▸ PROBLEM TO SOLVE
Rewrite every line of the rows below as a JSON list of strings, one string per line, leaving out blank lines.

▸ DATA EXCERPTS

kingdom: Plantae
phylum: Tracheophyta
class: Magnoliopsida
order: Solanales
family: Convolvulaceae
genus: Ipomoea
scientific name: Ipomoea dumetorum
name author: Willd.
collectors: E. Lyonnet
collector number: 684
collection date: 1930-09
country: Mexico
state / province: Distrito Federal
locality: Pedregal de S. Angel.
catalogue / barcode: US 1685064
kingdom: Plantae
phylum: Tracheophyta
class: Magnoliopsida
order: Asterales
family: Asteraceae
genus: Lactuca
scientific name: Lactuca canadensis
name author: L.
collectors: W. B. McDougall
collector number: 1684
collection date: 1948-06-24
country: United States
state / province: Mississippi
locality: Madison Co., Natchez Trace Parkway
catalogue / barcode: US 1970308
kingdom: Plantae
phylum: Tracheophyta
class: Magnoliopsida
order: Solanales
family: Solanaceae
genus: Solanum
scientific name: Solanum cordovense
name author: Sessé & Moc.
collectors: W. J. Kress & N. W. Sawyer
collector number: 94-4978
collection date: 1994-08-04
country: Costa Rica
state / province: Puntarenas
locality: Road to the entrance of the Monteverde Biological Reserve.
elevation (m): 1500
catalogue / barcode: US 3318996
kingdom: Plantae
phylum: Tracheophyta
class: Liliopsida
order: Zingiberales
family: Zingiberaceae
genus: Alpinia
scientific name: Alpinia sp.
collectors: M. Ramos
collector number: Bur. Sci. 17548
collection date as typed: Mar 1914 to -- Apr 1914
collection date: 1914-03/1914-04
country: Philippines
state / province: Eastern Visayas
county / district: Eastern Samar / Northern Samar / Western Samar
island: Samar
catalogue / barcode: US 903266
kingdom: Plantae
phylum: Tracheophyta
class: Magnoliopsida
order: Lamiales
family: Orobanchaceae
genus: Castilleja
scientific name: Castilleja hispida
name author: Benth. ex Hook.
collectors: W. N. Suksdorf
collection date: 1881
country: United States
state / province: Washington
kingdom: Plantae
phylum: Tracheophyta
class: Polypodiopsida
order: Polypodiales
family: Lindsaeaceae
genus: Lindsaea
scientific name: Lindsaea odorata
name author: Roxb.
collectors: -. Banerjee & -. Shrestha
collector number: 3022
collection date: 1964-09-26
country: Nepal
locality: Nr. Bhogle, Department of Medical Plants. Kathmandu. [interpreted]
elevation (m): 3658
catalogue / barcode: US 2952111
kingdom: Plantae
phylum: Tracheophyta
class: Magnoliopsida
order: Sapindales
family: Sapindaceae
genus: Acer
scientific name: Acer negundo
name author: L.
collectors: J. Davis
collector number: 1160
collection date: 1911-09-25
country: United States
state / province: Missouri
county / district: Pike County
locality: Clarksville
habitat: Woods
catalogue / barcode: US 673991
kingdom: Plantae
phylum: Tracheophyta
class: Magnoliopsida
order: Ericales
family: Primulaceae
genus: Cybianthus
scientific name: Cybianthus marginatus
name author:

▸ SOLVED EXERCISE
[
  "kingdom: Plantae",
  "phylum: Tracheophyta",
  "class: Magnoliopsida",
  "order: Solanales",
  "family: Convolvulaceae",
  "genus: Ipomoea",
  "scientific name: Ipomoea dumetorum",
  "name author: Willd.",
  "collectors: E. Lyonnet",
  "collector number: 684",
  "collection date: 1930-09",
  "country: Mexico",
  "state / province: Distrito Federal",
  "locality: Pedregal de S. Angel.",
  "catalogue / barcode: US 1685064",
  "kingdom: Plantae",
  "phylum: Tracheophyta",
  "class: Magnoliopsida",
  "order: Asterales",
  "family: Asteraceae",
  "genus: Lactuca",
  "scientific name: Lactuca canadensis",
  "name author: L.",
  "collectors: W. B. McDougall",
  "collector number: 1684",
  "collection date: 1948-06-24",
  "country: United States",
  "state / province: Mississippi",
  "locality: Madison Co., Natchez Trace Parkway",
  "catalogue / barcode: US 1970308",
  "kingdom: Plantae",
  "phylum: Tracheophyta",
  "class: Magnoliopsida",
  "order: Solanales",
  "family: Solanaceae",
  "genus: Solanum",
  "scientific name: Solanum cordovense",
  "name author: Sessé & Moc.",
  "collectors: W. J. Kress & N. W. Sawyer",
  "collector number: 94-4978",
  "collection date: 1994-08-04",
  "country: Costa Rica",
  "state / province: Puntarenas",
  "locality: Road to the entrance of the Monteverde Biological Reserve.",
  "elevation (m): 1500",
  "catalogue / barcode: US 3318996",
  "kingdom: Plantae",
  "phylum: Tracheophyta",
  "class: Liliopsida",
  "order: Zingiberales",
  "family: Zingiberaceae",
  "genus: Alpinia",
  "scientific name: Alpinia sp.",
  "collectors: M. Ramos",
  "collector number: Bur. Sci. 17548",
  "collection date as typed: Mar 1914 to -- Apr 1914",
  "collection date: 1914-03/1914-04",
  "country: Philippines",
  "state / province: Eastern Visayas",
  "county / district: Eastern Samar / Northern Samar / Western Samar",
  "island: Samar",
  "catalogue / barcode: US 903266",
  "kingdom: Plantae",
  "phylum: Tracheophyta",
  "class: Magnoliopsida",
  "order: Lamiales",
  "family: Orobanchaceae",
  "genus: Castilleja",
  "scientific name: Castilleja hispida",
  "name author: Benth. ex Hook.",
  "collectors: W. N. Suksdorf",
  "collection date: 1881",
  "country: United States",
  "state / province: Washington",
  "kingdom: Plantae",
  "phylum: Tracheophyta",
  "class: Polypodiopsida",
  "order: Polypodiales",
  "family: Lindsaeaceae",
  "genus: Lindsaea",
  "scientific name: Lindsaea odorata",
  "name author: Roxb.",
  "collectors: -. Banerjee & -. Shrestha",
  "collector number: 3022",
  "collection date: 1964-09-26",
  "country: Nepal",
  "locality: Nr. Bhogle, Department of Medical Plants. Kathmandu. [interpreted]",
  "elevation (m): 3658",
  "catalogue / barcode: US 2952111",
  "kingdom: Plantae",
  "phylum: Tracheophyta",
  "class: Magnoliopsida",
  "order: Sapindales",
  "family: Sapindaceae",
  "genus: Acer",
  "scientific name: Acer negundo",
  "name author: L.",
  "collectors: J. Davis",
  "collector number: 1160",
  "collection date: 1911-09-25",
  "country: United States",
  "state / province: Missouri",
  "county / district: Pike County",
  "locality: Clarksville",
  "habitat: Woods",
  "catalogue / barcode: US 673991",
  "kingdom: Plantae",
  "phylum: Tracheophyta",
  "class: Magnoliopsida",
  "order: Ericales",
  "family: Primulaceae",
  "genus: Cybianthus",
  "scientific name: Cybianthus marginatus",
  "name author:"
]